_PROBLEM TO SOLVE_
Copy every line of the data below word for word, changing nothing.

_RECORDS_
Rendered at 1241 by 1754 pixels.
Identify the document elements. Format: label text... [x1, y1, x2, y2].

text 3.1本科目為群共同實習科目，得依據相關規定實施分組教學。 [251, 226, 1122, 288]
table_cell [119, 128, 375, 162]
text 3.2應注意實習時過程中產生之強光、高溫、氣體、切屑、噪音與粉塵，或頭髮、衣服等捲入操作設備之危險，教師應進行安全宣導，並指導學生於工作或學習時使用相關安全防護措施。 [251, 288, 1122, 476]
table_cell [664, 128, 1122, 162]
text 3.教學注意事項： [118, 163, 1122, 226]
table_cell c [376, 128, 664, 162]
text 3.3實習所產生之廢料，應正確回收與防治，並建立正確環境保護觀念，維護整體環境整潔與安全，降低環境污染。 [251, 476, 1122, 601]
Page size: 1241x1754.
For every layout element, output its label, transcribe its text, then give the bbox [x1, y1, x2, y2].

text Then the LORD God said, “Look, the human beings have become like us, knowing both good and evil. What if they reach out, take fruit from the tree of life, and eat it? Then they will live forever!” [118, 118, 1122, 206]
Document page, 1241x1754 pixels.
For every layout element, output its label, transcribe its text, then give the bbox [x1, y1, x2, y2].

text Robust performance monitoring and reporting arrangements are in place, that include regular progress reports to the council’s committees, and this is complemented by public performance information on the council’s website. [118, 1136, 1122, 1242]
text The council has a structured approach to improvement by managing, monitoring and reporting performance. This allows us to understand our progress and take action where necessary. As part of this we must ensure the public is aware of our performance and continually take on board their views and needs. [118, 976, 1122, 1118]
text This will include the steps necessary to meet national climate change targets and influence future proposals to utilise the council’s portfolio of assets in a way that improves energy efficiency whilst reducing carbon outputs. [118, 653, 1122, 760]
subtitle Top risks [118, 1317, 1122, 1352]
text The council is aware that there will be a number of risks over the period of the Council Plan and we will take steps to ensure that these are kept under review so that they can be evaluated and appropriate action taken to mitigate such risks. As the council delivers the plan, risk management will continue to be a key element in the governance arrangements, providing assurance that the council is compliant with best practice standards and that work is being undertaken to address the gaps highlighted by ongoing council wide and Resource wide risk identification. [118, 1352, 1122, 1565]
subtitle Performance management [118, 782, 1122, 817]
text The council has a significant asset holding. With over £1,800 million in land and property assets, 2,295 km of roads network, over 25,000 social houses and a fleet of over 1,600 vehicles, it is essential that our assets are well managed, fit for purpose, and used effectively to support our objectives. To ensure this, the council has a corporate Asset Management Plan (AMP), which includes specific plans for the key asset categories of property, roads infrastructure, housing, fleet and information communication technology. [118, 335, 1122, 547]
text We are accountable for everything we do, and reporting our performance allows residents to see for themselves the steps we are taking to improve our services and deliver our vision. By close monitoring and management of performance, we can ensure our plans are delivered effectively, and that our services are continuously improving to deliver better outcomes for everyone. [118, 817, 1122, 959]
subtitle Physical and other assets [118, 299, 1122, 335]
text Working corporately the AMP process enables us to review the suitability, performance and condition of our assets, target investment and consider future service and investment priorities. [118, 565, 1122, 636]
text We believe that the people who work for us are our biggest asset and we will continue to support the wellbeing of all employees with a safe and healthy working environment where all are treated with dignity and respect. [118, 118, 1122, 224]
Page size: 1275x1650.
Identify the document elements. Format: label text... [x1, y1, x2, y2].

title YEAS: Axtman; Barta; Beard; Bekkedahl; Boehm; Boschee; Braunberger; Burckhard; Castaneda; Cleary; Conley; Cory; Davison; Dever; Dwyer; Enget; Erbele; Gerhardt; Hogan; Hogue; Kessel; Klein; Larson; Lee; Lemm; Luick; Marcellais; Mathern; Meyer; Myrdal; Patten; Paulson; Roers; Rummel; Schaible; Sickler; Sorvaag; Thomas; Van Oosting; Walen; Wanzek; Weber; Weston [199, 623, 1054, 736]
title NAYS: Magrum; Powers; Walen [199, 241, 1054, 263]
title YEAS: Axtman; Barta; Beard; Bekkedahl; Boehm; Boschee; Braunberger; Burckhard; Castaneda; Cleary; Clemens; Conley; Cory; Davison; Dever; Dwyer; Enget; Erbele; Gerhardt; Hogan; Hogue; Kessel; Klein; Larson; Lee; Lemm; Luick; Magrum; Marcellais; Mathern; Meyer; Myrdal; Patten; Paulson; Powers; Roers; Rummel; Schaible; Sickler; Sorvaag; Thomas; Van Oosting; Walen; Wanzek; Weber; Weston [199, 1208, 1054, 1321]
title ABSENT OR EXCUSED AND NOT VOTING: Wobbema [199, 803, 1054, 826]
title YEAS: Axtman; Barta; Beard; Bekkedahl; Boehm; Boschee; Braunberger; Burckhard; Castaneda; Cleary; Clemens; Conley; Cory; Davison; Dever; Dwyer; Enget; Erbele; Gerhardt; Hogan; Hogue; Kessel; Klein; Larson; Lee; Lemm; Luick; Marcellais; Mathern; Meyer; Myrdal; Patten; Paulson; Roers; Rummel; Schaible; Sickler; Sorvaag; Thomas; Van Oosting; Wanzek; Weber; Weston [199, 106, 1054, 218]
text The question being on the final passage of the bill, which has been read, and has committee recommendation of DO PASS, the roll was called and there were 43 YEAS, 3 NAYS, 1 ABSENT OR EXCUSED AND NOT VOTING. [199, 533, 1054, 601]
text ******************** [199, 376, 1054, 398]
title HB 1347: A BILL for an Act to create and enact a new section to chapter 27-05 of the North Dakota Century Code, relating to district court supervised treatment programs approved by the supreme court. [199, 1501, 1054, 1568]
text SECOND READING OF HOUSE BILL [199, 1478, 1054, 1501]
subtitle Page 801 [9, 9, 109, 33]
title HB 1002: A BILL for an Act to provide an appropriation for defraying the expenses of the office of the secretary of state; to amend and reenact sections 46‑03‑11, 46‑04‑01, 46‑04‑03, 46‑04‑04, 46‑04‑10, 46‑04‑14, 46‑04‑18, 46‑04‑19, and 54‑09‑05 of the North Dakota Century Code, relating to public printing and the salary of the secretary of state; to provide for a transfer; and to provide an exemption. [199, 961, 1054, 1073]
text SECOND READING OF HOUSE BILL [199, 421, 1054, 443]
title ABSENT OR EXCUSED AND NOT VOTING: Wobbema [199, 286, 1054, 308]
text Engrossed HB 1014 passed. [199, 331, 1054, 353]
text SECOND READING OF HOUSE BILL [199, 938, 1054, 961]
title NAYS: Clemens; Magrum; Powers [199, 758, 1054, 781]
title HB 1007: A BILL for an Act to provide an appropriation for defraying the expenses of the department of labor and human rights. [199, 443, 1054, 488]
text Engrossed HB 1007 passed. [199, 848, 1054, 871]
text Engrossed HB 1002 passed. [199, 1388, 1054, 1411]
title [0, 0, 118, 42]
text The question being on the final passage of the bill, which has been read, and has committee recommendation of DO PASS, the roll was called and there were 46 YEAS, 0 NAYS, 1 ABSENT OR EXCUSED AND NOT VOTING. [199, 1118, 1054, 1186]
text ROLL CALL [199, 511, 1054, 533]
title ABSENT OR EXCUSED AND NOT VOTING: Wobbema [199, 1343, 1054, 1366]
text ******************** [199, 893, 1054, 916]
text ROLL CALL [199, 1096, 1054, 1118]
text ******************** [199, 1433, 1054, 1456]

_TASK OUTPUT_
Rendered at 1241 by 1754 pixels.
Identify the document elements. Format: label text... [x1, y1, x2, y2].

text 3.1本科目為群共同實習科目，得依據相關規定實施分組教學。 [251, 226, 1122, 288]
table_cell [119, 128, 375, 162]
text 3.2應注意實習時過程中產生之強光、高溫、氣體、切屑、噪音與粉塵，或頭髮、衣服等捲入操作設備之危險，教師應進行安全宣導，並指導學生於工作或學習時使用相關安全防護措施。 [251, 288, 1122, 476]
table_cell [664, 128, 1122, 162]
text 3.教學注意事項： [118, 163, 1122, 226]
table_cell c [376, 128, 664, 162]
text 3.3實習所產生之廢料，應正確回收與防治，並建立正確環境保護觀念，維護整體環境整潔與安全，降低環境污染。 [251, 476, 1122, 601]
Page size: 1241x1754.
For every layout element, output its label, transcribe its text, then give the bbox [x1, y1, x2, y2].

text Then the LORD God said, “Look, the human beings have become like us, knowing both good and evil. What if they reach out, take fruit from the tree of life, and eat it? Then they will live forever!” [118, 118, 1122, 206]
Document page, 1241x1754 pixels.
For every layout element, output its label, transcribe its text, then give the bbox [x1, y1, x2, y2].

text Robust performance monitoring and reporting arrangements are in place, that include regular progress reports to the council’s committees, and this is complemented by public performance information on the council’s website. [118, 1136, 1122, 1242]
text The council has a structured approach to improvement by managing, monitoring and reporting performance. This allows us to understand our progress and take action where necessary. As part of this we must ensure the public is aware of our performance and continually take on board their views and needs. [118, 976, 1122, 1118]
text This will include the steps necessary to meet national climate change targets and influence future proposals to utilise the council’s portfolio of assets in a way that improves energy efficiency whilst reducing carbon outputs. [118, 653, 1122, 760]
subtitle Top risks [118, 1317, 1122, 1352]
text The council is aware that there will be a number of risks over the period of the Council Plan and we will take steps to ensure that these are kept under review so that they can be evaluated and appropriate action taken to mitigate such risks. As the council delivers the plan, risk management will continue to be a key element in the governance arrangements, providing assurance that the council is compliant with best practice standards and that work is being undertaken to address the gaps highlighted by ongoing council wide and Resource wide risk identification. [118, 1352, 1122, 1565]
subtitle Performance management [118, 782, 1122, 817]
text The council has a significant asset holding. With over £1,800 million in land and property assets, 2,295 km of roads network, over 25,000 social houses and a fleet of over 1,600 vehicles, it is essential that our assets are well managed, fit for purpose, and used effectively to support our objectives. To ensure this, the council has a corporate Asset Management Plan (AMP), which includes specific plans for the key asset categories of property, roads infrastructure, housing, fleet and information communication technology. [118, 335, 1122, 547]
text We are accountable for everything we do, and reporting our performance allows residents to see for themselves the steps we are taking to improve our services and deliver our vision. By close monitoring and management of performance, we can ensure our plans are delivered effectively, and that our services are continuously improving to deliver better outcomes for everyone. [118, 817, 1122, 959]
subtitle Physical and other assets [118, 299, 1122, 335]
text Working corporately the AMP process enables us to review the suitability, performance and condition of our assets, target investment and consider future service and investment priorities. [118, 565, 1122, 636]
text We believe that the people who work for us are our biggest asset and we will continue to support the wellbeing of all employees with a safe and healthy working environment where all are treated with dignity and respect. [118, 118, 1122, 224]
Page size: 1275x1650.
Identify the document elements. Format: label text... [x1, y1, x2, y2].

title YEAS: Axtman; Barta; Beard; Bekkedahl; Boehm; Boschee; Braunberger; Burckhard; Castaneda; Cleary; Conley; Cory; Davison; Dever; Dwyer; Enget; Erbele; Gerhardt; Hogan; Hogue; Kessel; Klein; Larson; Lee; Lemm; Luick; Marcellais; Mathern; Meyer; Myrdal; Patten; Paulson; Roers; Rummel; Schaible; Sickler; Sorvaag; Thomas; Van Oosting; Walen; Wanzek; Weber; Weston [199, 623, 1054, 736]
title NAYS: Magrum; Powers; Walen [199, 241, 1054, 263]
title YEAS: Axtman; Barta; Beard; Bekkedahl; Boehm; Boschee; Braunberger; Burckhard; Castaneda; Cleary; Clemens; Conley; Cory; Davison; Dever; Dwyer; Enget; Erbele; Gerhardt; Hogan; Hogue; Kessel; Klein; Larson; Lee; Lemm; Luick; Magrum; Marcellais; Mathern; Meyer; Myrdal; Patten; Paulson; Powers; Roers; Rummel; Schaible; Sickler; Sorvaag; Thomas; Van Oosting; Walen; Wanzek; Weber; Weston [199, 1208, 1054, 1321]
title ABSENT OR EXCUSED AND NOT VOTING: Wobbema [199, 803, 1054, 826]
title YEAS: Axtman; Barta; Beard; Bekkedahl; Boehm; Boschee; Braunberger; Burckhard; Castaneda; Cleary; Clemens; Conley; Cory; Davison; Dever; Dwyer; Enget; Erbele; Gerhardt; Hogan; Hogue; Kessel; Klein; Larson; Lee; Lemm; Luick; Marcellais; Mathern; Meyer; Myrdal; Patten; Paulson; Roers; Rummel; Schaible; Sickler; Sorvaag; Thomas; Van Oosting; Wanzek; Weber; Weston [199, 106, 1054, 218]
text The question being on the final passage of the bill, which has been read, and has committee recommendation of DO PASS, the roll was called and there were 43 YEAS, 3 NAYS, 1 ABSENT OR EXCUSED AND NOT VOTING. [199, 533, 1054, 601]
text ******************** [199, 376, 1054, 398]
title HB 1347: A BILL for an Act to create and enact a new section to chapter 27-05 of the North Dakota Century Code, relating to district court supervised treatment programs approved by the supreme court. [199, 1501, 1054, 1568]
text SECOND READING OF HOUSE BILL [199, 1478, 1054, 1501]
subtitle Page 801 [9, 9, 109, 33]
title HB 1002: A BILL for an Act to provide an appropriation for defraying the expenses of the office of the secretary of state; to amend and reenact sections 46‑03‑11, 46‑04‑01, 46‑04‑03, 46‑04‑04, 46‑04‑10, 46‑04‑14, 46‑04‑18, 46‑04‑19, and 54‑09‑05 of the North Dakota Century Code, relating to public printing and the salary of the secretary of state; to provide for a transfer; and to provide an exemption. [199, 961, 1054, 1073]
text SECOND READING OF HOUSE BILL [199, 421, 1054, 443]
title ABSENT OR EXCUSED AND NOT VOTING: Wobbema [199, 286, 1054, 308]
text Engrossed HB 1014 passed. [199, 331, 1054, 353]
text SECOND READING OF HOUSE BILL [199, 938, 1054, 961]
title NAYS: Clemens; Magrum; Powers [199, 758, 1054, 781]
title HB 1007: A BILL for an Act to provide an appropriation for defraying the expenses of the department of labor and human rights. [199, 443, 1054, 488]
text Engrossed HB 1007 passed. [199, 848, 1054, 871]
text Engrossed HB 1002 passed. [199, 1388, 1054, 1411]
title [0, 0, 118, 42]
text The question being on the final passage of the bill, which has been read, and has committee recommendation of DO PASS, the roll was called and there were 46 YEAS, 0 NAYS, 1 ABSENT OR EXCUSED AND NOT VOTING. [199, 1118, 1054, 1186]
text ROLL CALL [199, 511, 1054, 533]
title ABSENT OR EXCUSED AND NOT VOTING: Wobbema [199, 1343, 1054, 1366]
text ******************** [199, 893, 1054, 916]
text ROLL CALL [199, 1096, 1054, 1118]
text ******************** [199, 1433, 1054, 1456]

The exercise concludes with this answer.